A Precautionary Tale
Chelsea Green Publishing • 978-1-60358-705-1 chelseagreen.com/philip-ackerman-leist What’s ahead in the struggle between local farmers and giant agrobusinesses?
Ideally, there would be dialog in lieu of lawsuits and criminal acts directed toward the citizens of Mals. However, government authorities are currently suing activists and a local filmmaker for taking on the “apple cartel.” Perhaps worse, in late September, someone sprayed glyphosate on the organic fruit trees of Ägidius Wellenzohn, the organic fruit pioneer I profile in the book, not only ruining the apple crop he was about to harvest for market but also nullifying his organic certification for the next three years. The people of Mals chose a difficult path, but they continue to resist and persevere in creative ways.
What in particular attracted you to the story of Mals and its citizens?

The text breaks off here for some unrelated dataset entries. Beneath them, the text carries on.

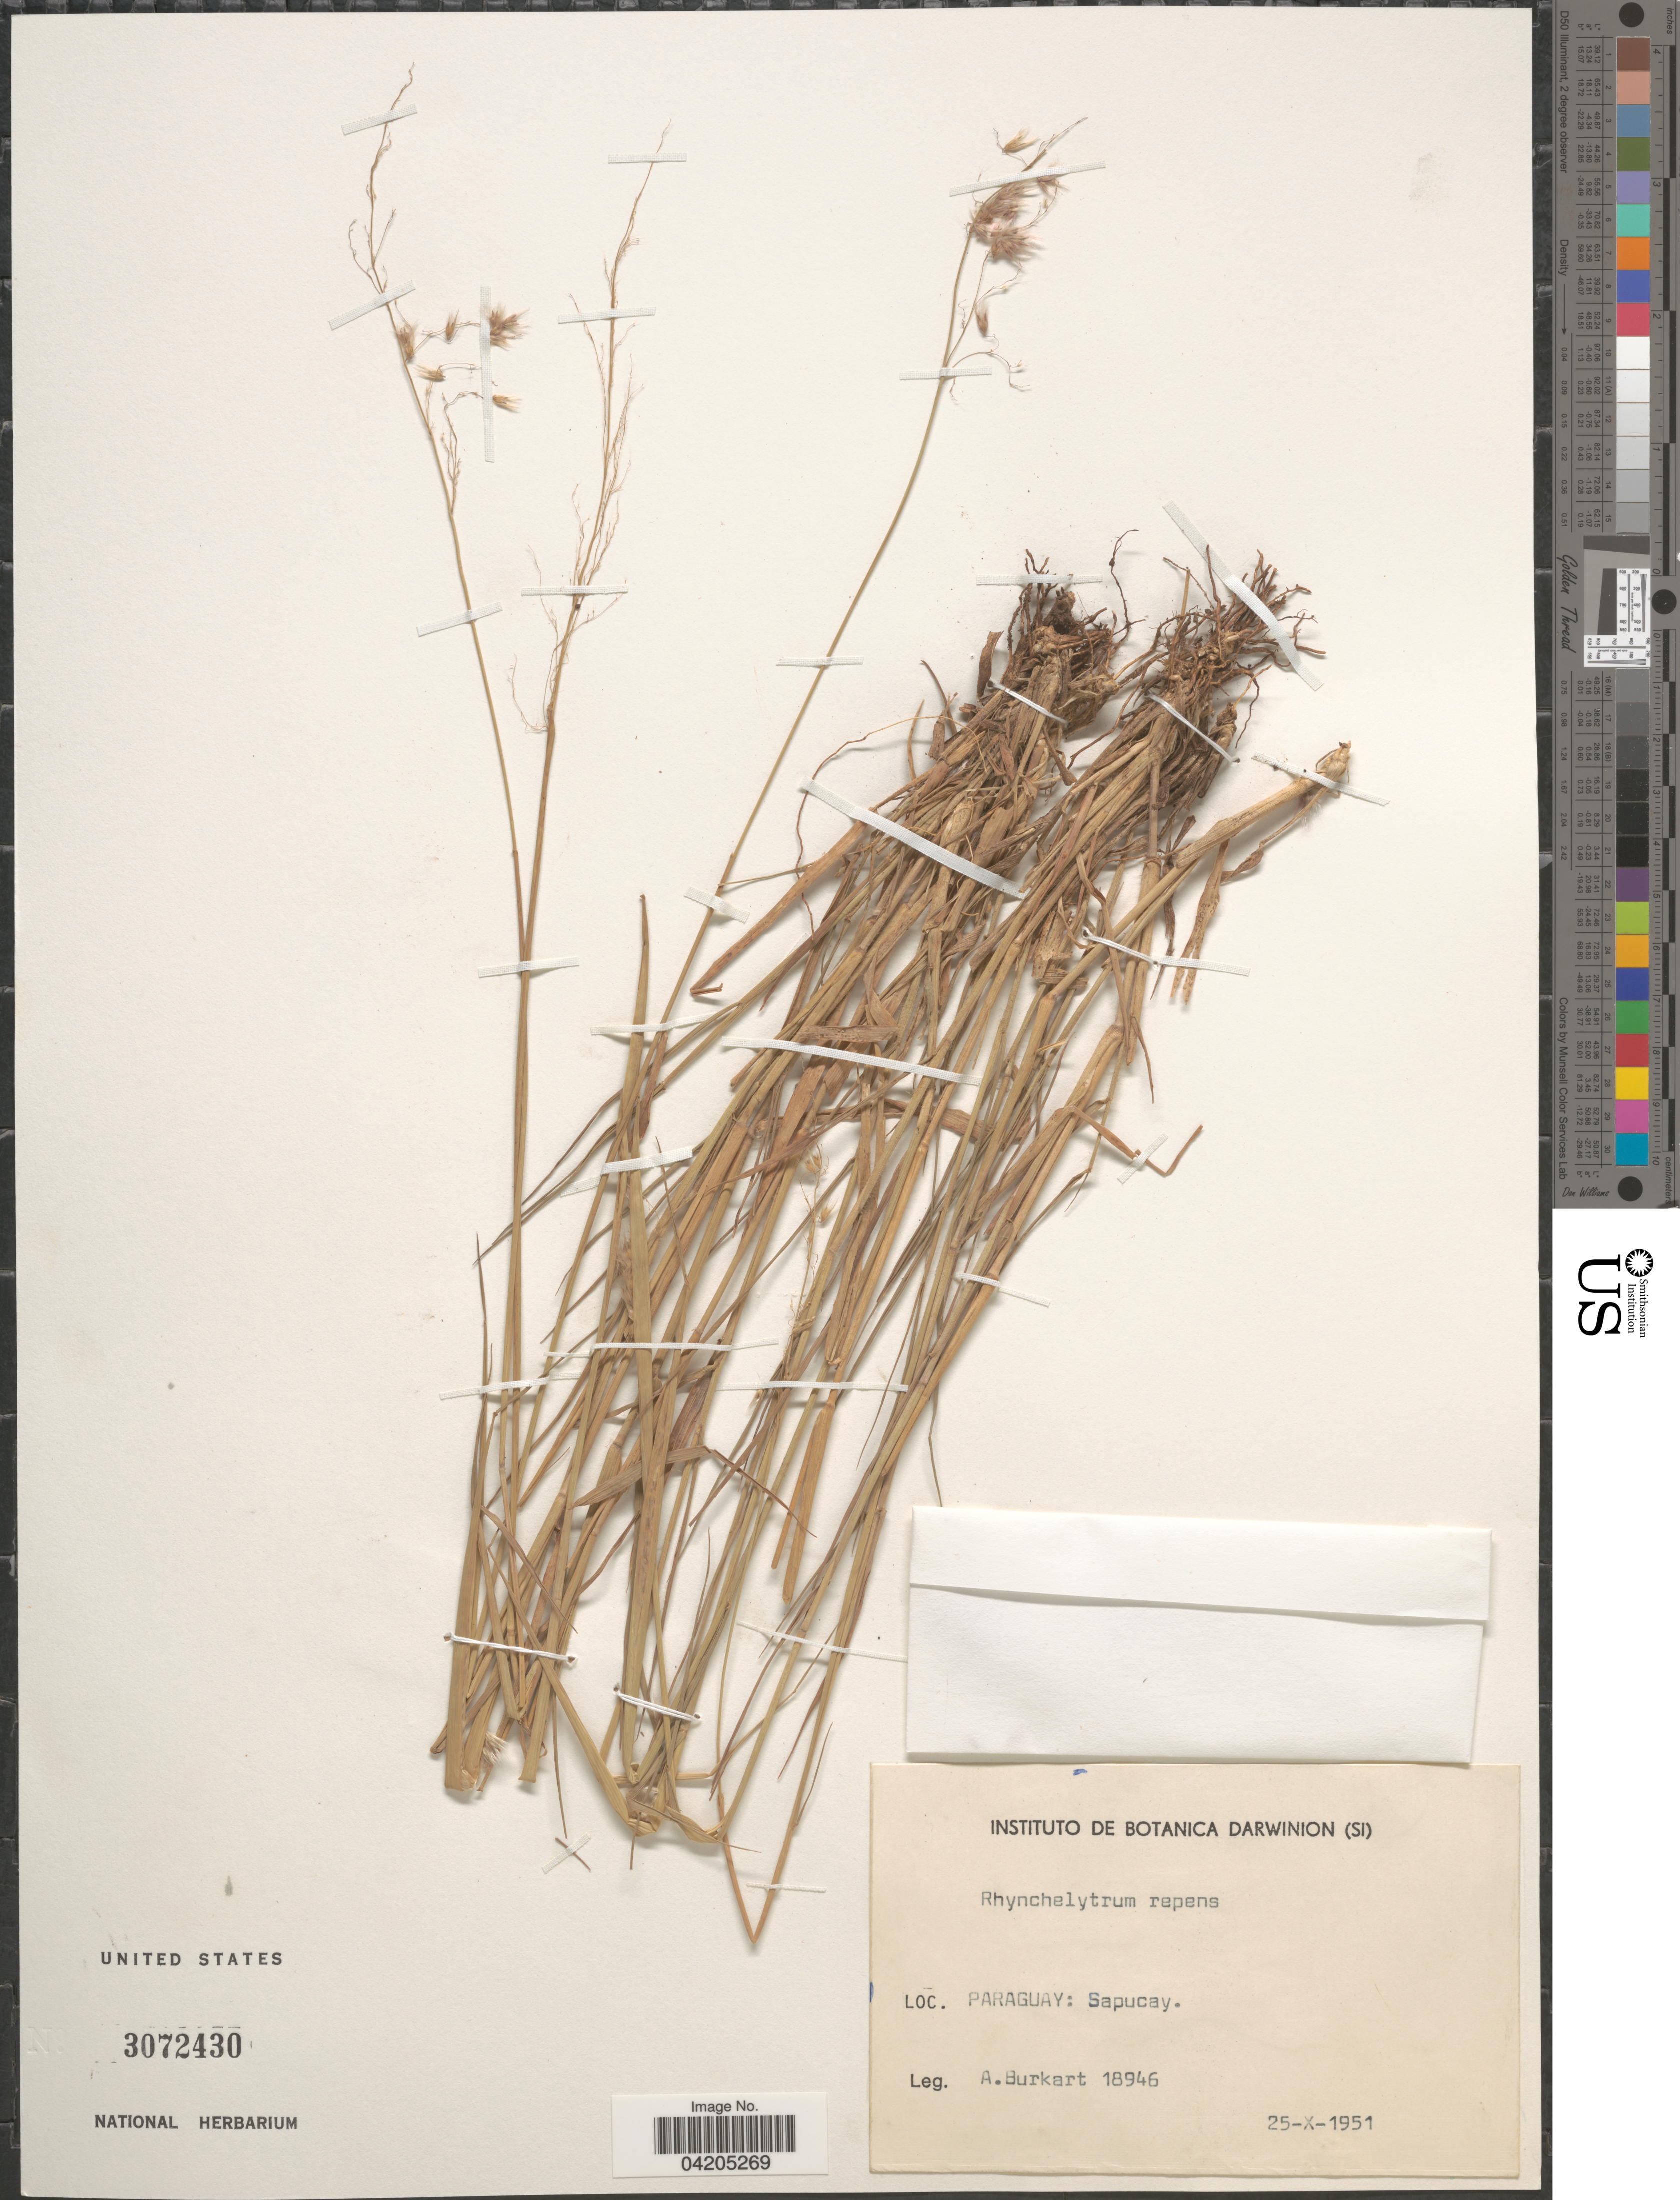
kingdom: Plantae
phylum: Tracheophyta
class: Liliopsida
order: Poales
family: Poaceae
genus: Melinis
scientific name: Melinis repens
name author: (Willd.) Zizka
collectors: A. E. Burkart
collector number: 18946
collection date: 1951-10-25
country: Paraguay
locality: Sapucay.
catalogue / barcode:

Two decades ago, I worked in orchards and vineyards an hour’s drive from Mals for three years—meaning I spent a lot of time in a rubber suit and respirator. Mals is a place where I’ve taken American groups for 3-5 day walking tours to explore the unique landscape and food traditions. Trading that fertile, diverse landscape for a toxic monoculture made no sense to me—and I wanted to share the brave story of the Malsers.
What can other community organizers learn from the example of Mals?
Although not particularly experienced in activism, the citizens of Mals began by holding two-dozen public information sessions on the science behind their concerns. Then they began building consensus around a common vision for the future. With the added boost of some guerilla-style art and advocacy events, they next used direct democracy to turn vision into policy. And instead of using words like “no,” “not,” and “ban,” they opted instead to “Say yes to a pesticide-free future!”